Periodic Reporting for period 1 - SiLaSpaCe (Si based Layer Stacks for Rear-Side Passivation and Enhanced Reflection of GaInP/GaInAs/Ge Triple-Junction Space Solar Cells)
Periodo di rendicontazione: 2016-06-01 al 2018-09-30
In standard MJ cells, the Ge bottom cell is contacted with a full area metal layer, evaporated directly on the Ge back side. The new back side structure, which was developed in the SilaSpaCe project at Fraunhofer ISE, contains a Si-based passivation layer and a SiC mirror layer, followed by an Al metallization. The passivation layer prevents current losses at the Ge back side, whereas the mirror layer reflects long wavelength photons, which cannot be used for current generation, out of the cell. Without the mirror layer, these long wavelength photons would be absorbed at the back side metal interface. This would lead then to an increase in cell temperature and therefore to a decrease in cell efficiency. Within SiLaSpaCe, we developed a high quality passivation layer, which leads to minority carrier lifetimes > 300 µs and a SiC/Al mirror layer with a reflectivity > `90% in the long wavelength range. The excellent surface passivation results were presented in the beginning of the project at the 44th IEEE Photovoltaic Specialists Conference 2017, Washington, DC, USA. Additionally, a manuscript for a journal publication in under preparation at Frauhofer ISE.
The next step on the way to a new back side structure was the development of a working back point contact. Two different approaches from Si PV technology, both based on laser processes, were investigated at Fraunhofer ISE. Both of them led to ohmic contacts with low resistivity.
The complete new back side structure was then successfully integrated in the MJ solar cell process at AZUR Space. The resulting MJ solar cell showed no negative impact from the multiple new process steps and the lowly doped Ge substrate. The best cell efficiency of 29.7% is even a very good result for the cell type under investigation. The MJ space solar cells were characterized with current/voltage (IV) characteristics and with external quantum efficiency measurements (EQE). These measurements clearly showed an improved current generation in the Ge bottom cell and a passivated back side. Reflectivity measurements proved the strongly enhanced mirror effect of the new back side, compared to standard technology. The cell results will be published in a journal paper by Fraunhofer ISE in cooperation with AZUR Space.

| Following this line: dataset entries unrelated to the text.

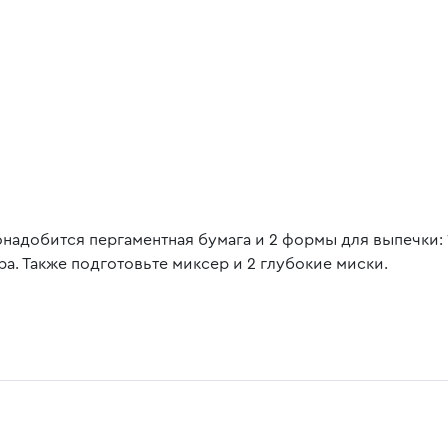
онадобится пергаментная бумага и 2 формы для выпечки: 
ра. Также подготовьте миксер и 2 глубокие миски.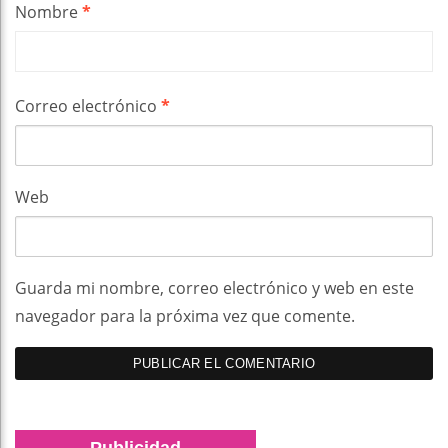
Nombre
*
Correo electrónico
*
Web
Guarda mi nombre, correo electrónico y web en este
navegador para la próxima vez que comente.
Publicidad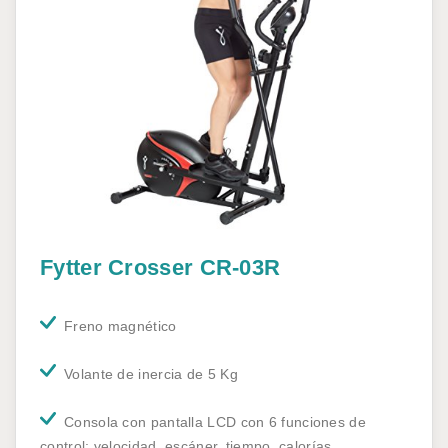
Fytter Crosser CR-03R
Freno magnético
Volante de inercia de 5 Kg
Consola con pantalla LCD con 6 funciones de
control: velocidad, escáner, tiempo, calorías,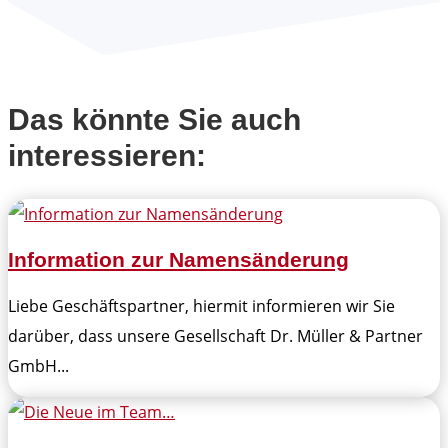
Das könnte Sie auch
interessieren:
Information zur Namensänderung
Liebe Geschäftspartner, hiermit informieren wir Sie
darüber, dass unsere Gesellschaft Dr. Müller & Partner
GmbH...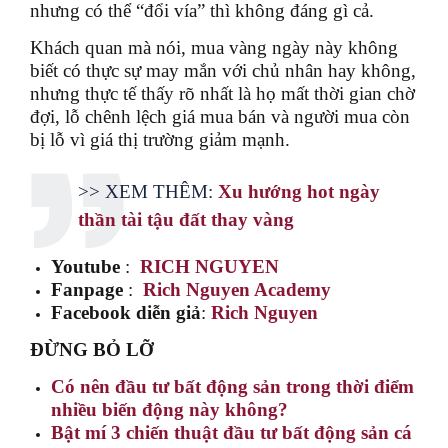
nhưng có thể “đổi vía” thì không đáng gì cả.
Khách quan mà nói, mua vàng ngày này không
biết có thực sự may mắn với chủ nhân hay không,
nhưng thực tế thấy rõ nhất là họ mất thời gian chờ
đợi, lỗ chênh lệch giá mua bán và người mua còn
bị lỗ vì giá thị trường giảm mạnh.
>> XEM THÊM:
Xu hướng hot ngày
thần tài tậu đất thay vàng
Youtube
:
RICH NGUYEN
Fanpage
:
Rich Nguyen Academy
Facebook diễn giả
:
Rich Nguyen
ĐỪNG BỎ LỠ
Có nên đầu tư bất động sản trong thời điểm
nhiều biến động này không?
Bật mí 3 chiến thuật đầu tư bất động sản cá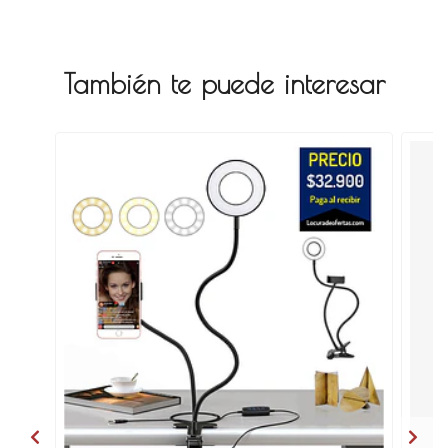
También te puede interesar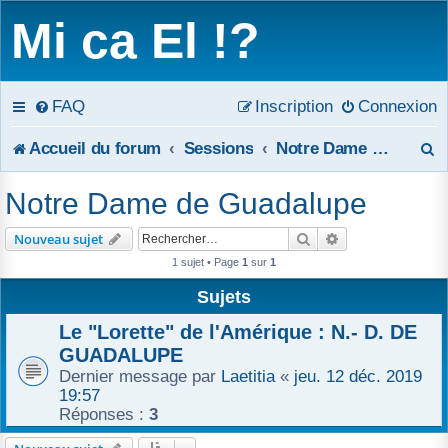
Mi ca El !?
FAQ
Inscription
Connexion
R
Accueil du forum
Sessions
Notre Dame de Guadalupe
e
Notre Dame de Guadalupe
c
Rechercher
Recherche avanc
Nouveau sujet
h
1 sujet • Page
1
sur
1
e
Sujets
r
Le "Lorette" de l'Amérique : N.- D. DE
GUADALUPE
c
Dernier message par
Laetitia
«
jeu. 12 déc. 2019
19:57
h
Réponses :
3
e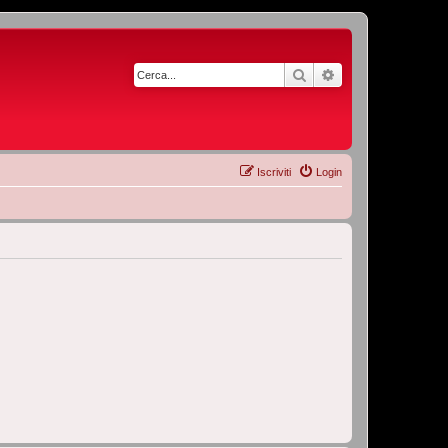
Cerca
Ricerca avanzata
Iscriviti
Login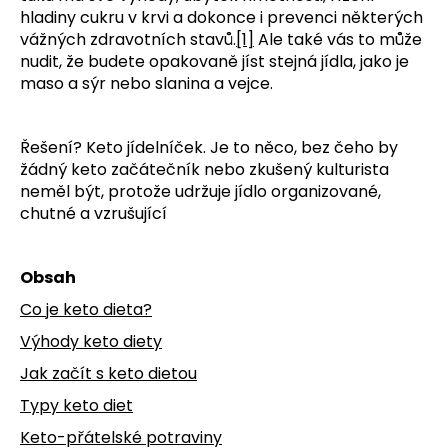
č
hladiny cukru v krvi a dokonce i prevenci některých
u
vážných zdravotních stavů.
[1]
Ale také vás to může
j
nudit, že budete opakovaně jíst stejná jídla, jako je
e
maso a sýr nebo slanina a vejce.
m
e
Řešení? Keto jídelníček. Je to něco, bez čeho by
žádný keto začátečník nebo zkušený kulturista
neměl být, protože udržuje jídlo organizované,
chutné a vzrušující
Obsah
Co je keto dieta?
Výhody keto diety
Jak začít s keto dietou
Typy keto diet
Keto-přátelské potraviny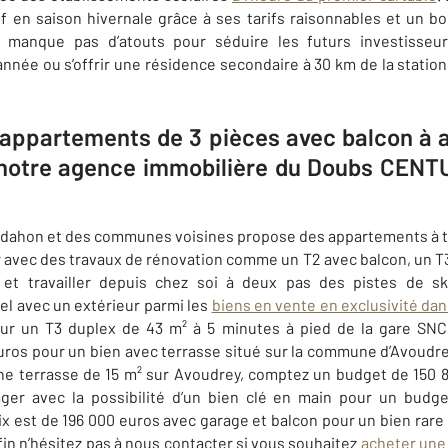
if en saison hivernale grâce à ses tarifs raisonnables et un
manque pas d’atouts pour séduire les futurs investisseu
’année ou s’offrir une résidence secondaire à 30 km de la statio
3 appartements de 3 pièces avec balcon à 
notre agence immobilière du Doubs CENTU
ldahon et des communes voisines
propose des appartements à to
 avec des travaux de rénovation comme un T2 avec balcon, un T
le et travailler depuis chez soi à deux pas des pistes de 
el avec un extérieur parmi les
biens en vente en exclusivité d
our un T3 duplex de 43 m² à 5 minutes à pied de la gare SNCF
euros pour un bien avec terrasse situé sur la commune d’Avoud
ne terrasse de 15 m² sur Avoudrey, comptez un budget de 150
ager avec la possibilité d’un bien clé en main pour un budg
ix est de 196 000 euros avec garage et balcon pour un bien rare
fin n’hésitez pas à nous contacter si vous souhaitez
acheter une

Our new back side structure has been successfully tested is now ready to be transferred to a new high efficiency MJ space solar cell, which is limited by the performance of the Ge bottom cell or to a MJ space solar cell with reduced Ge wafer thickness (low weight application) in order to evolve it’s full efficiency potential.
To investigate the degradation under cosmic irradiation, in the first part of the project, test samples with the new back side were irradiated with electrons and protons by the project partner CEA. The resulting decrease in lifetimes with increasing electron and proton fluences served as input for MJ solar cell performance simulations at Fraunhofer ISE. It was calculated that up to a fluence of 3x1014 e.cm-2 the enhanced current from the Ge bottom cell can enhance the solar cell performance. CEA reported on these irradiation results in a manuscript that will be submitted these days to a peer reviewed journal. The simulation results were presented at the 45th IEEE Photovoltaic Specialists Conference, June 10th - 15th, 2018, Waikoloa, Hawaii, USA by Fraunhofer ISE and honored with a poster award. The simulation results were proven experimentally in the last part of the project by the irradiation and characterization of MJ solar cells.

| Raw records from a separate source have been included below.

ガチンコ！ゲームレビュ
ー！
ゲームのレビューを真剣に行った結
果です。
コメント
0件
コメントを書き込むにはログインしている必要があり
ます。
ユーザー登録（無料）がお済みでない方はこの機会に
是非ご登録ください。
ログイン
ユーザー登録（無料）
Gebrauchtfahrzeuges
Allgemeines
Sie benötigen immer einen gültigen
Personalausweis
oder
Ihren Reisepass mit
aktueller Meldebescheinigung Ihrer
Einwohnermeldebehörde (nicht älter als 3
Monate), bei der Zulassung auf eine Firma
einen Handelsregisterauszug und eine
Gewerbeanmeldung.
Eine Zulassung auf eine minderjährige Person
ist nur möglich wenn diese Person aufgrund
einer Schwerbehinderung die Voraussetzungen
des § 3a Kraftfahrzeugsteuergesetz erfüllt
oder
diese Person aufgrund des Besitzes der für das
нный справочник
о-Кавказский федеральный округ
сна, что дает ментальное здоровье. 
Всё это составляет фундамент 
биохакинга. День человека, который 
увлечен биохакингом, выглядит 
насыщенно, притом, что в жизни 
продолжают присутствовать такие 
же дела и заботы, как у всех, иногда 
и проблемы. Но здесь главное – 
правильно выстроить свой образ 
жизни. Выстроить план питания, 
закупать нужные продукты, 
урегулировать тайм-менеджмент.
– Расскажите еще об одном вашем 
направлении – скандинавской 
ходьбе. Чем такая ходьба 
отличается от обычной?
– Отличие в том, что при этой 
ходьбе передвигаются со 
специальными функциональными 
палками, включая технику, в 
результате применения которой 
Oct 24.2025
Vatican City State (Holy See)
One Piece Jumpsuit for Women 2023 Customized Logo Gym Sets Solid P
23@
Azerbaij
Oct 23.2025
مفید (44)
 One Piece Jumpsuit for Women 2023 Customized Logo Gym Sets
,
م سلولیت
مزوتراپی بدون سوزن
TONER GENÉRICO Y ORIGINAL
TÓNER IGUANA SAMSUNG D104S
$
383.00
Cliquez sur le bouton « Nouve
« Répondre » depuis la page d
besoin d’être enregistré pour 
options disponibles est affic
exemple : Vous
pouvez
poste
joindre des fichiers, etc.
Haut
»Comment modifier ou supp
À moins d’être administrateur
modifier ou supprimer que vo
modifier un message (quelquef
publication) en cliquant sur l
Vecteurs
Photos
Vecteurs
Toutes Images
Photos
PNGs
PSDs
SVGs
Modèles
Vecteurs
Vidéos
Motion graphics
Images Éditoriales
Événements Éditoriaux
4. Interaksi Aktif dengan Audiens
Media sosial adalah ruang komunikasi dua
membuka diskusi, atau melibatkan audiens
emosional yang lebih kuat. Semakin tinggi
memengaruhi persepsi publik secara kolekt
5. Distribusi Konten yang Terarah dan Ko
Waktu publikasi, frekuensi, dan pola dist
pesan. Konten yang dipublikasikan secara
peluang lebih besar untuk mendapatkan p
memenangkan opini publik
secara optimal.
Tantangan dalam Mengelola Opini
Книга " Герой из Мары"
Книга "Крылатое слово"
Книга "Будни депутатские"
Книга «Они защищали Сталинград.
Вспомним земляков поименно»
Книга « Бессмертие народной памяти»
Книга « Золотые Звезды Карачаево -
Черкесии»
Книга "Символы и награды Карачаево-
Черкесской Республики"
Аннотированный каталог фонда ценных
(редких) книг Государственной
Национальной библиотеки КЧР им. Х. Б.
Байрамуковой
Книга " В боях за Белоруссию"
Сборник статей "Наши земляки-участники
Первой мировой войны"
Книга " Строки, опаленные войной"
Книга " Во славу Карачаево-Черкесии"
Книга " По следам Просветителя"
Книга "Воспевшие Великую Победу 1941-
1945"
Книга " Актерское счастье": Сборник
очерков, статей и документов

Another interesting application for the new back side is the terrestrial concentrator PV (CPV). The high efficiency 4J CPV cells based on Ge bottom cells are current limited by the Ge bottom cell and therefore the new back side structure would directly enhance the cell efficiency. During the SiLaSpaCe project, collaboration with the EU project CPVMatch was established in order to introduce the new Ge back side into their high efficiency 4J cell concept. Simulations predicted a relative efficiency improvement of 2-4% due to the new Ge back side. The corresponding experiments are work in progress.

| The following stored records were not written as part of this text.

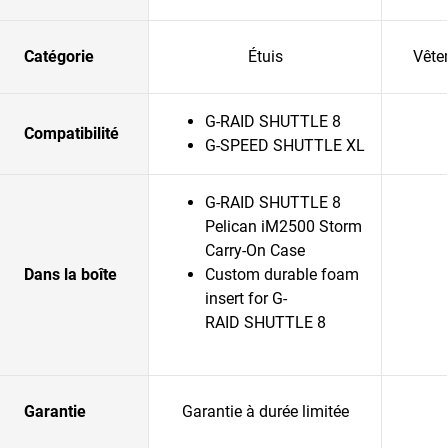
Catégorie
Étuis
Vête
G-RAID SHUTTLE 8
Compatibilité
G-SPEED SHUTTLE XL
G-RAID SHUTTLE 8
Pelican iM2500 Storm
Carry-On Case
Dans la boîte
Custom durable foam
insert for G-
RAID SHUTTLE 8
Garantie
Garantie à durée limitée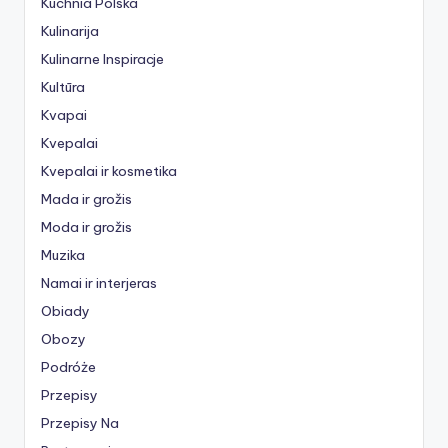
Kuchnia Polska
Kulinarija
Kulinarne Inspiracje
Kultūra
Kvapai
Kvepalai
Kvepalai ir kosmetika
Mada ir grožis
Moda ir grožis
Muzika
Namai ir interjeras
Obiady
Obozy
Podróże
Przepisy
Przepisy Na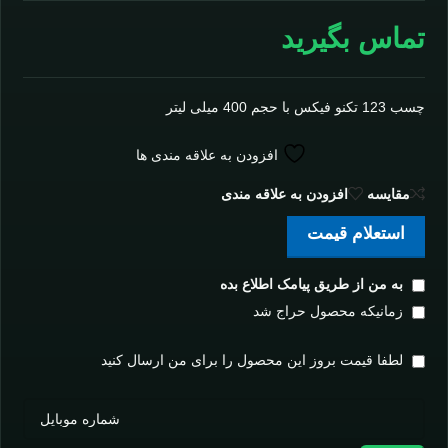
تماس بگیرید
چسب 123 تکنو فیکس با حجم 400 میلی لیتر
افزودن به علاقه مندی ها
مقايسه
افزودن به علاقه مندی
استعلام قیمت
به من از طریق پیامک اطلاع بده
زمانیکه محصول حراج شد
لطفا قیمت بروز این محصول را برای من ارسال کنید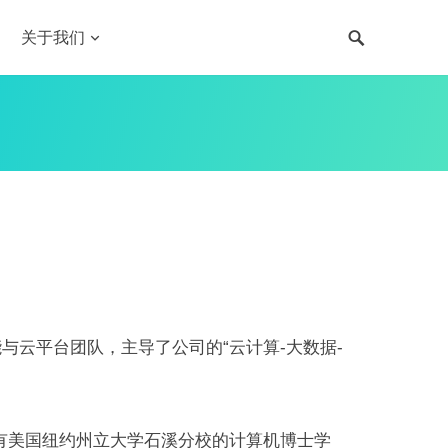
关于我们
能与云平台团队，主导了公司的“云计算-大数据-
有美国纽约州立大学石溪分校的计算机博士学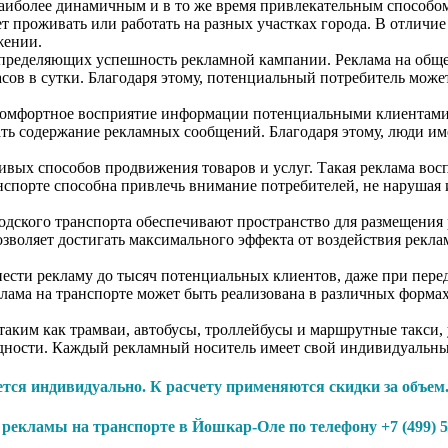
наиболее динамичным и в то же время привлекательным способом
ет проживать или работать на разных участках города. В отличи
дителей, находящи
определяющих успешность рекламной кампании. Реклама на общес
 часов в сутки. Благодаря этому, потенциальный потребител
мфортное восприятие информации потенциальными клиентами. В 
но воспринимать содержание рекламных сообщен
чивых способов продвижения товаров и услуг. Такая реклама вос
о, реклама на транспорте способна привлечь в
дского транспорта обеспечивают пространство для размещения р
ти и креативности, что позволяет
нести рекламу до тысяч потенциальных клиентов, даже при пере
ама на транспорте может быть реализована в различных формах
таким как трамваи, автобусы, троллейбусы и маршрутные такси
одности. Каждый рекламный носитель имеет свой индивидуальный
ся индивидуально. К расчету применяются скидки за объем.
екламы на транспорте в Йошкар-Оле по телефону +7 (499) 577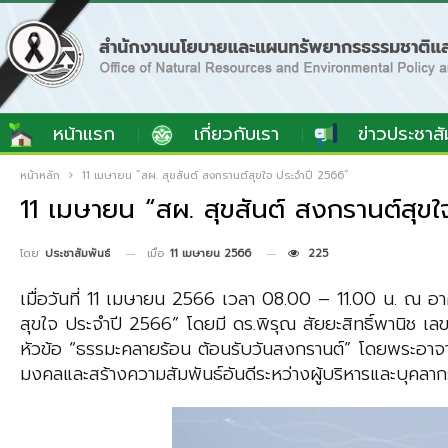
หน้าแรก
เกี่ยวกับเรา
ข่าวประชาสั
หน้าหลัก
11 เมษายน “สผ. สุขสันต์ สงกรานต์สุขใจ ประจำปี 2566”
11 เมษายน “สผ. สุขสันต์ สงกรานต์สุข
เมื่อ
11 เมษายน 2566
225
โดย
ประชาสัมพันธ์
เมื่อวันที่ 11 เมษายน 2566 เวลา 08.00 – 11.00 น. ณ อ
สุขใจ ประจำปี 2566” โดยมี ดร.พิรุณ สัยยะสิทธิ์พานิช 
หัวข้อ “ธรรมะคลายร้อน ต้อนรับวันสงกรานต์” โดยพระอาจารย
มงคลและสร้างความสัมพันธ์อันดีระหว่างผู้บริหารและบุคลา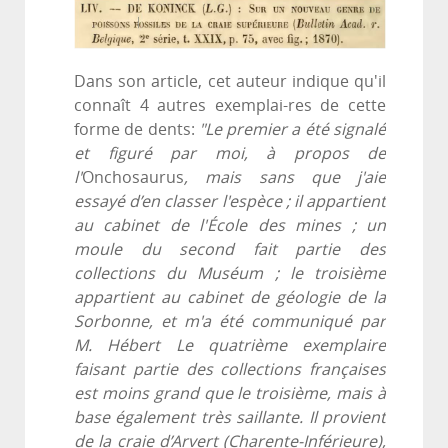
Dans son article, cet auteur indique qu'il
connaît 4 autres exemplai-res de cette
forme de dents:
"Le premier a été signalé
et figuré par moi, à propos de
l'
Onchosaurus
, mais sans que j'aie
essayé d’en classer l'espèce ; il appartient
au cabinet de l'École des mines ; un
moule du second fait partie des
collections du Muséum ; le troisième
appartient au cabinet de géologie de la
Sorbonne, et m'a été communiqué par
M. Hébert Le quatrième exemplaire
faisant partie des collections françaises
est moins grand que le troisième, mais à
base également très saillante. Il provient
de la craie d’Arvert (Charente-Inférieure),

We can conclude that the new rear-side structure developed within the SiLaSpaCe project was successfully implemented and is the only possibility to exploit the full potential of the lowly doped Ge bulk. It opens a great opportunity to reduce Ge wafer thickness (lower weight) and, given that new 4J solar cells will be developed, it will additionally lead to a significant increase in solar cell efficiency by (i) generating more current in the Ge bottom cell and (ii) lower working temperatures in vacuum ambient (space).